> DATASET EXCERPTS:
⟨
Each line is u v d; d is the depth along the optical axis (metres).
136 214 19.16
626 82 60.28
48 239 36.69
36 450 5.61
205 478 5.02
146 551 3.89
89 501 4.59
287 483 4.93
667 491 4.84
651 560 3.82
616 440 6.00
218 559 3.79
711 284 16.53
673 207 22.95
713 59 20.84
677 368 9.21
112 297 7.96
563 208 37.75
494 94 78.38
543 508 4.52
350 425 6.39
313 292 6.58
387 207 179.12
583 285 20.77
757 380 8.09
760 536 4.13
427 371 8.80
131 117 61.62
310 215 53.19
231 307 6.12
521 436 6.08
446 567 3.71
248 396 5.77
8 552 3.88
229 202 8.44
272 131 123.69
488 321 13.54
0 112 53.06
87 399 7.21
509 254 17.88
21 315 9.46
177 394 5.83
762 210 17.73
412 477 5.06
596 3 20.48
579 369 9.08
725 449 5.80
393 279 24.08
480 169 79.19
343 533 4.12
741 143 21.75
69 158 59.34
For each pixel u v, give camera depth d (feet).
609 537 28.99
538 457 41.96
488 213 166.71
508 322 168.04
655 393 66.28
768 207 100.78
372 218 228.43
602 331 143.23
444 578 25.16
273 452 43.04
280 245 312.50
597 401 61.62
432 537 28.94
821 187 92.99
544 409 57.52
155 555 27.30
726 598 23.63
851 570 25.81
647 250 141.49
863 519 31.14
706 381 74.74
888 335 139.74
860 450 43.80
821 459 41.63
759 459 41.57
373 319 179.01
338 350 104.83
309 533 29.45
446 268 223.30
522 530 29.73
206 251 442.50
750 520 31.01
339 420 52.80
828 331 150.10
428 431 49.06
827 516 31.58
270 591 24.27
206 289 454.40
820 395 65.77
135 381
⟩
> EXERCISE BRIEF: The answer must be every line of the records above that holds the word "depth".

> REPLY:
Each line is u v d; d is the depth along the optical axis (metres).
For each pixel u v, give camera depth d (feet).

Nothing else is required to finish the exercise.